No caso do Corvo, o Governo Regional contratou a embarcação Lusitânia (da empresa Barcos do Pico) que deveria abastecer a ilha semanalmente vindo diretamente do Faial (sem passagem pelas Flores).

Devido a condições meteorológicas adversas, o barco não tem conseguido realizar a travessia, tendo o último abastecimento via marítima sido feito a 12 de fevereiro.

O deputado monárquico pede ao Governo dos Açores que frete outro navio que apresente "condições" para realizar o abastecimento à ilha mais pequena do arquipélago.

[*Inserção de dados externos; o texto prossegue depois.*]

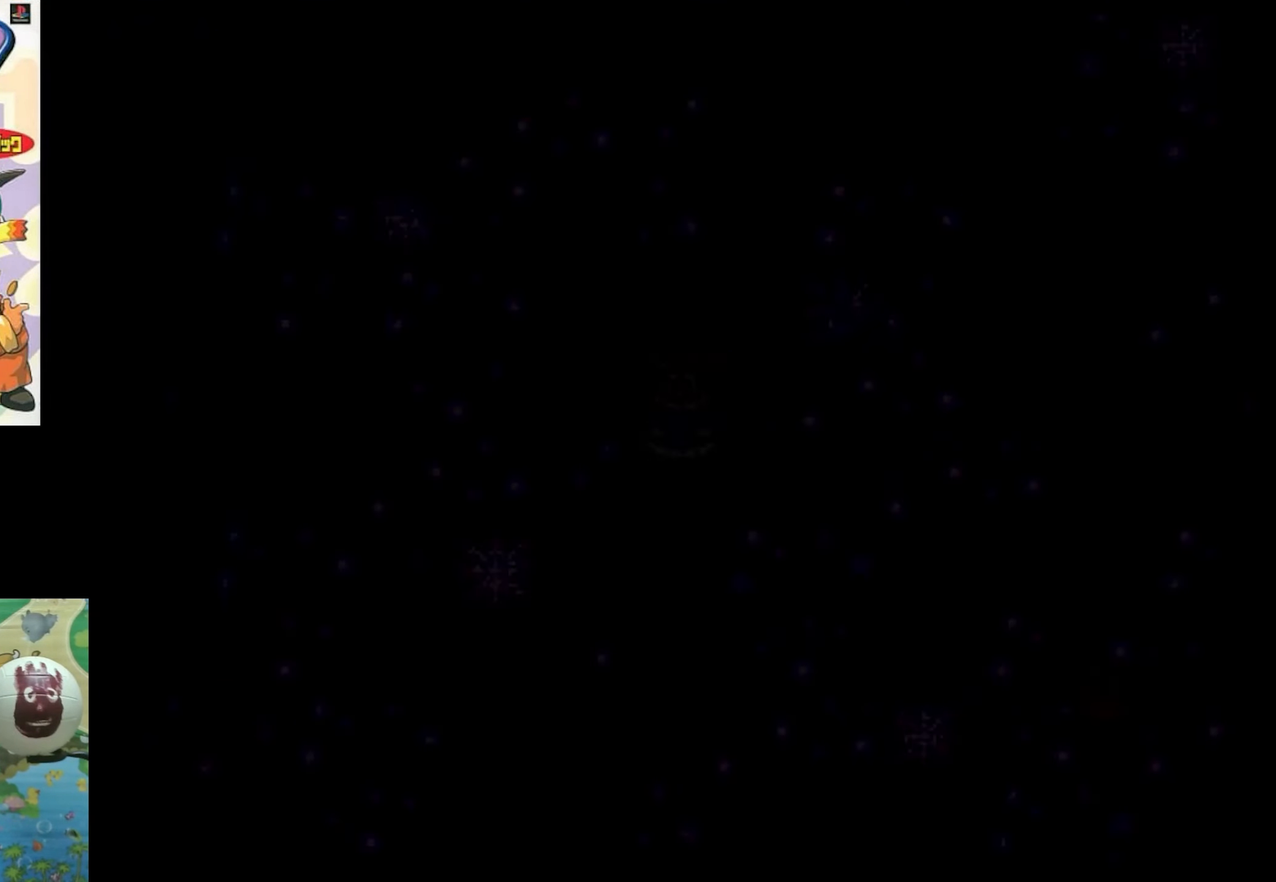
{"buttons": [], "events": []}
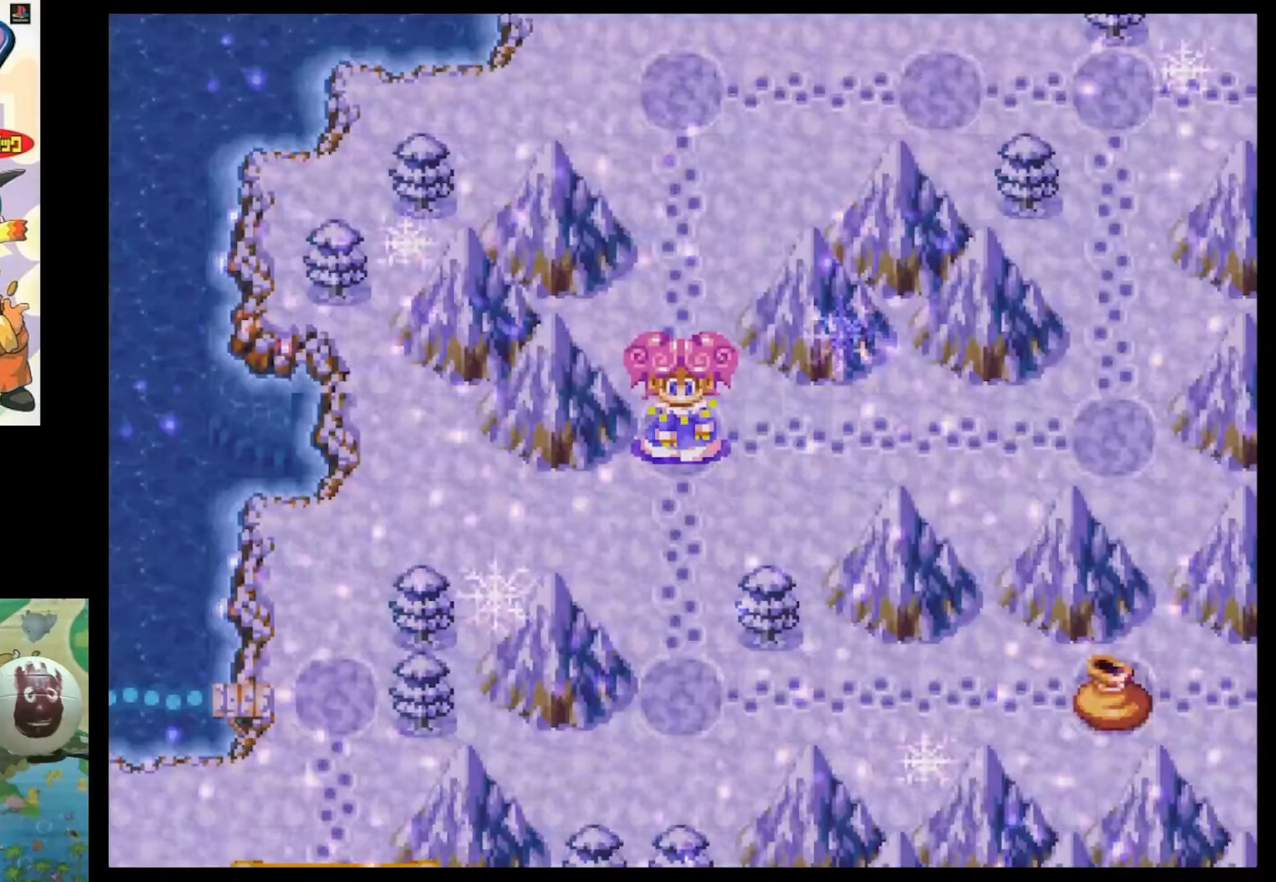
{"buttons": [], "events": [[400, "CIRCLE", "down"], [500, "CIRCLE", "up"]]}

"[A situação] Não tem nada de complexidade. A complexidade é essa: é fretar um navio que tenha as condições que lhe permita fazer a travessia com regularidade entre o Faial e a ilha do Corvo. Tal como já sucede, a proposta até foi minha, com o abastecimento à ilha das Flores", afirmou.

Entre Dezembro de 2019 e Janeiro de 2020, a ilha das Flores ficou perto de um mês sem abastecimento devido ao estado do tempo, tendo a situação ficado solucionada após o Governo Regional ter fretado um outro navio, o "Malena", que tem conseguido realizar o abastecimento semanal à ilha.

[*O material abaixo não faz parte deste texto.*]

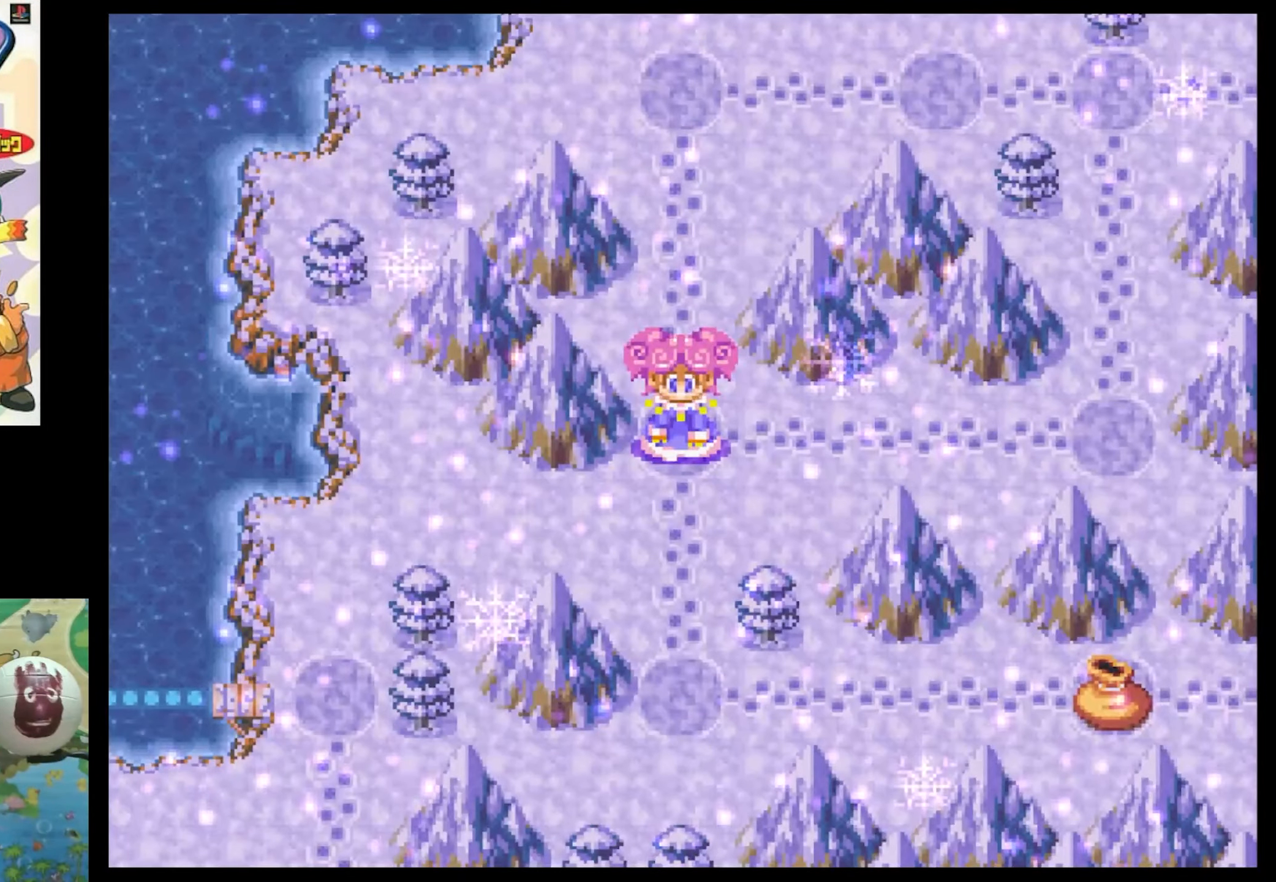
{"buttons": ["CIRCLE"], "events": [[184, "CIRCLE", "down"], [200, "CIRCLE", "up"], [350, "CIRCLE", "down"], [434, "CIRCLE", "up"], [500, "CIRCLE", "down"]]}
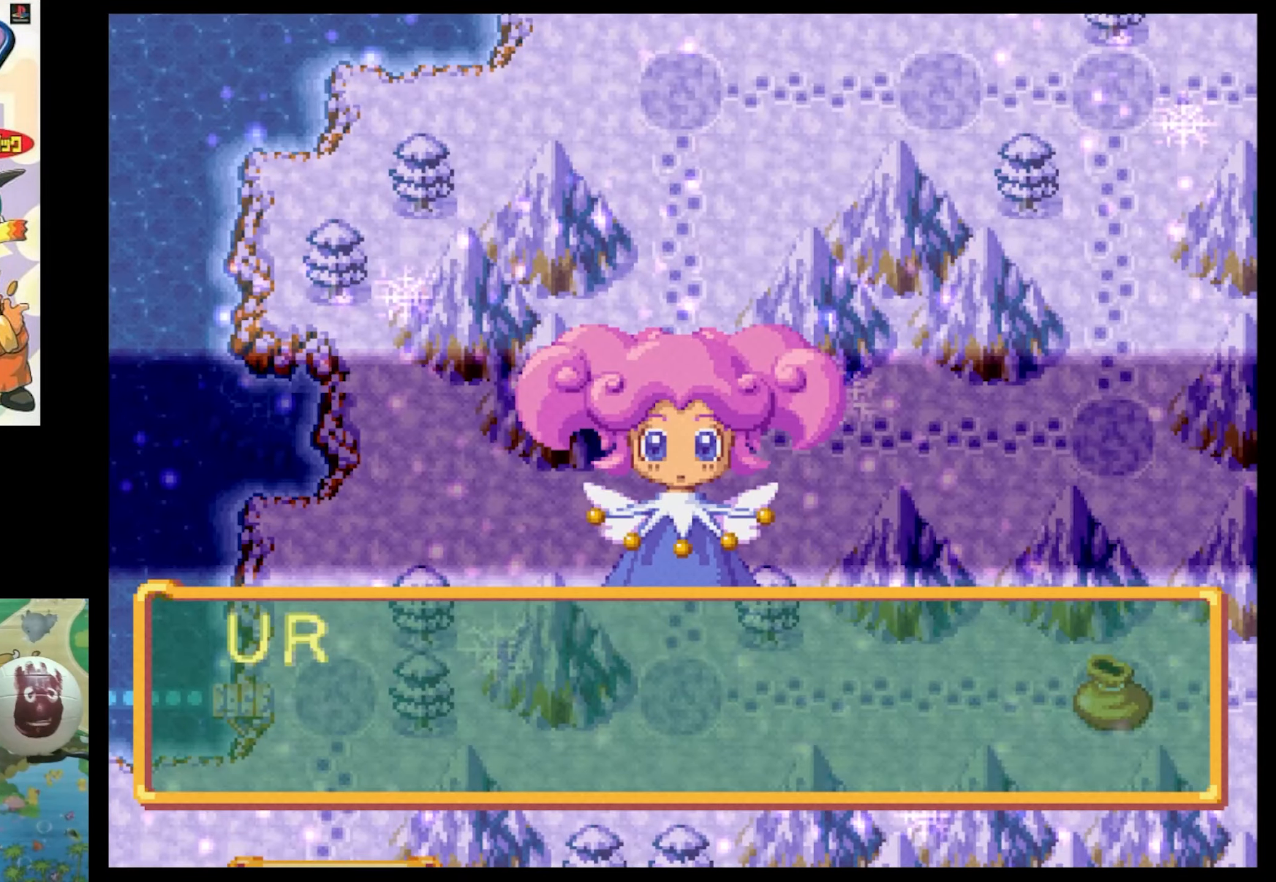
{"buttons": [], "events": [[100, "CIRCLE", "up"], [184, "CIRCLE", "down"], [267, "CIRCLE", "up"]]}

"Há uma enorme revolta por parte da população. Uma enorme revolta no sentido de se sentirem completamente abandonados pelo Governo. Ainda por cima nós estamos a ver a como se está a fazer em relação à ilha vizinha [Flores]", afirmou Estêvão, referindo-se à revolta dos corvinos.

Em nota de imprensa, o Governo açoriano informou hoje que o "Lusitânia" se encontra a aguardar a melhoria do estado do mar para realizar a ligação, tendo anunciado que durante o dia de hoje o abastecimento à ilha do Corvo foi realizado por via área, tendo sido transportados 2.500 quilos de mercadoria diversa, situação "insignificante" para Paulo Estêvão.

"Tudo o que é o transporte de algumas centenas de quilos é absolutamente insignificante para as necessidades da ilha. A verdade é que se continua a enfrentar esta situação como fosse uma situação de urgência. Já se passaram cinco meses [desde a passagem do furacão]", criticou.

O deputado regional disse ainda que irá solicitar reuniões com os grupos parlamentares da Assembleia da República para dar nota que o "dinheiro enviado" para os Açores para fazer face aos prejuízos provocados pelo Lorenzo "não está a chegar ao Corvo".

"Uma verba muito significativa foi transferida ao abrigo da solidariedade nacional e é preciso dizer que esse dinheiro da solidariedade nacional chega aos Açores mas depois não existe solidariedade dentro da região", destacou.

Durante a passagem do Lorenzo pelos Açores foram registadas 255 ocorrências e 53 pessoas tiveram de ser realojadas, num total de cerca de 330 milhões de euros de prejuízo, sendo 85% deste valor assumido pelo Governo nacional.